Right next to Blanchard was Zietz Furniture, the studio of furniture maker Jeremy Zietz, who is based in Richmond, Virginia. Zietz worked as an industrial designer before going back to school to earn an MFA from Virginia Commonwealth University’s renowned crafts program. In a sea of booths that flashed pattern and whimsy, catching a glimpse of Zietz’s booth was like flipping the channel and unexpectedly landing on a program about Shaker design. Spare and elegant, each piece in his booth seemed to hold ingenious design touches that weren’t immediately obvious. Zietz specializes in what he characterizes as “heirloom furniture destined to become long-lasting gifts to future generations.” And one piece in particular, the Enfield Blanket Chest (the name’s a loose nod to one of the original Shaker villages—now a museum—though Zietz does not do reproductions of their designs), was made for a three-year-old as a gift from her grandparents. On the inside of its lid is a tree of life design inspired by Pennsylvania Dutch motifs, the leaves of which can be marked with each owner's initials and a date, marking the passage of the chest through subsequent generations. With its clean aesthetic, it is both modern and rooted in history, even as it's destined to trace a familial path into the future.
Durham, North Carolina-based Meredith Hart studied architecture before she entered the famed North Bennet Street School's furniture-making program in Boston. Clearly aware of the larger context of the domestic interior, her stylish, modern furniture reflects a keen awareness of comfort. The beautifully upholstered Buchanan Daybed is one result.

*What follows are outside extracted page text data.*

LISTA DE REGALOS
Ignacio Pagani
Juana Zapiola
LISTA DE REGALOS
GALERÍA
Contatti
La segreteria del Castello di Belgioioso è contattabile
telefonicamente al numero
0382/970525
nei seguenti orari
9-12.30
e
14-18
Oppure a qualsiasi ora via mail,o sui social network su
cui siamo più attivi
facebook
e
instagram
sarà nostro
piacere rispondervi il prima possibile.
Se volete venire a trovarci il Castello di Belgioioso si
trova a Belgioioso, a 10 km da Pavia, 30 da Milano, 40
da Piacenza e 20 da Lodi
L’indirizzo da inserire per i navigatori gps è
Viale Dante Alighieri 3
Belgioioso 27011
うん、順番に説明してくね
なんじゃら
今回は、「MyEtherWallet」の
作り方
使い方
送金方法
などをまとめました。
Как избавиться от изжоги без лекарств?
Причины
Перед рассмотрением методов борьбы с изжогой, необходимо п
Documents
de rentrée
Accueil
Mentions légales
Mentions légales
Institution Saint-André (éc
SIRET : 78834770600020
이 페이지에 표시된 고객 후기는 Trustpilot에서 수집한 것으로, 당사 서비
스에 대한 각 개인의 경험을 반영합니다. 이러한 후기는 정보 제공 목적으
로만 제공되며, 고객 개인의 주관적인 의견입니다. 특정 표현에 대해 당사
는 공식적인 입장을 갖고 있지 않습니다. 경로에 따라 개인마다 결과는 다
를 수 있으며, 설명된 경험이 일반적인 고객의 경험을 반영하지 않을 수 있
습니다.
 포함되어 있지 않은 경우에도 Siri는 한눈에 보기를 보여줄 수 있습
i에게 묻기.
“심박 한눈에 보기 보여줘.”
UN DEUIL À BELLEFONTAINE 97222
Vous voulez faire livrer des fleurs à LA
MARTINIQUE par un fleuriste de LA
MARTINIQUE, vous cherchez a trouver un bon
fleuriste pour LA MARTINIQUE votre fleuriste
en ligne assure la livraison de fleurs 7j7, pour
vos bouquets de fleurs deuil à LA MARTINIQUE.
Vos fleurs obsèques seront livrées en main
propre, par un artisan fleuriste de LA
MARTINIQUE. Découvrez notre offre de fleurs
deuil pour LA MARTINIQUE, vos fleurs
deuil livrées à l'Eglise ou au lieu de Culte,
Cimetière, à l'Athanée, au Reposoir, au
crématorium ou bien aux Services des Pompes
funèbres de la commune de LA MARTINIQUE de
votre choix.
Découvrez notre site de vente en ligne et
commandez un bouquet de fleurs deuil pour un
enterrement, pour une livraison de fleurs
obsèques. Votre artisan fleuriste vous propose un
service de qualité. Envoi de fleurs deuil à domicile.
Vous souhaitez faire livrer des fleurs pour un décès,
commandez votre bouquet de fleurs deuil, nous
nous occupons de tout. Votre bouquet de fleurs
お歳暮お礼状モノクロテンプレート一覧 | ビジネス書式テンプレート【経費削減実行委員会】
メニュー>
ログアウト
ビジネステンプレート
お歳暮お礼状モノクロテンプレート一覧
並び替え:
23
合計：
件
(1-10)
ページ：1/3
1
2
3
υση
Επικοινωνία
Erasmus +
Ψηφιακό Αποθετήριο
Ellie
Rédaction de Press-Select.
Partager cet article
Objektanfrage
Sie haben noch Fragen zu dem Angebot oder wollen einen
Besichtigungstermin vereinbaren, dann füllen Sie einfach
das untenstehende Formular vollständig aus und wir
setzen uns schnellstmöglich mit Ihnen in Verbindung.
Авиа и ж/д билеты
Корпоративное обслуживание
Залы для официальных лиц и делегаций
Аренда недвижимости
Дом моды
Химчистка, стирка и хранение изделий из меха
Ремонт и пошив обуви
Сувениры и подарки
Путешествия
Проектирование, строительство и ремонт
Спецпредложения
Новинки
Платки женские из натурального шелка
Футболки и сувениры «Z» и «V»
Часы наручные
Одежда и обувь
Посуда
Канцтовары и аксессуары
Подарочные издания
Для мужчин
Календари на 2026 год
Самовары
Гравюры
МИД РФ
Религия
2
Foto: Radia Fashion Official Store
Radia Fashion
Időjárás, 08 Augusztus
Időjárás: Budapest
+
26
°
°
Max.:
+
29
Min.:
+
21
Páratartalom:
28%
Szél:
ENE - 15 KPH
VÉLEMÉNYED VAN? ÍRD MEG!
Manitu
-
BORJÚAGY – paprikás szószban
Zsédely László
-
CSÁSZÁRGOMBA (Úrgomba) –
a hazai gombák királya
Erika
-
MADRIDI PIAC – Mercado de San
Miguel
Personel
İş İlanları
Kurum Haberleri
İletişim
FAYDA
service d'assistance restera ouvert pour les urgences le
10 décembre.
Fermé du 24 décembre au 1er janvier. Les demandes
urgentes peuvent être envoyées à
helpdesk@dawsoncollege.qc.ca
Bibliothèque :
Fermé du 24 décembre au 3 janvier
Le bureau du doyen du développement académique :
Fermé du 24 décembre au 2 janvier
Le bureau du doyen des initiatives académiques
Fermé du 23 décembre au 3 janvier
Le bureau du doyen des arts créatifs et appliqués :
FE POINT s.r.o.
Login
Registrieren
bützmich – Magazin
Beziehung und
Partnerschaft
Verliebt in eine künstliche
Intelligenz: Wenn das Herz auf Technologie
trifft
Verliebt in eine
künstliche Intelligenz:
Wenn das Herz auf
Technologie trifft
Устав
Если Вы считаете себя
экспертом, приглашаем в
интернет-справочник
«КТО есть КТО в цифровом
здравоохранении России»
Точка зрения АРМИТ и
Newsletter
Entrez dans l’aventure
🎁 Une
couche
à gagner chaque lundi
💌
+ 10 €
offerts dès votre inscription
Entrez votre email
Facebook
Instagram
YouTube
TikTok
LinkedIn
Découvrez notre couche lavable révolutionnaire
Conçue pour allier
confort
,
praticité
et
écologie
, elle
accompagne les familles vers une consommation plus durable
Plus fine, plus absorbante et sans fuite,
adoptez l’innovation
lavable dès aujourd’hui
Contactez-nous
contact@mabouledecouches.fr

When a client asked Hart to create a Danish-inspired daybed, she decided to combine the linearity typical of Scandinavian modern furniture with signs that the piece was handcrafted. “These two aspects came together in the visible hand-cut dovetails on the ends, the pinned bridle joints on the legs, and the stretchers that flow into the legs,” Hart says, adding that the unseen but crucial sturdiness of the bed’s interior structure makes the piece as durable and comfortable as it is chic.
Each distinctive in aesthetic and voice, Blanchard, Zietz, and Hart represent a new wave of classically trained and artistically accomplished furniture makers who are keeping centuries-old techniques alive in their studios. But happily, none of them are mimicking the forms of Art Nouveau, Shaker, or Scandinavian modern furniture. Each designer draws inspiration from the historic greats, yet adapts the signature qualities of established styles to new, unique objects that can spark forward-thinking visions for 21st-century interiors.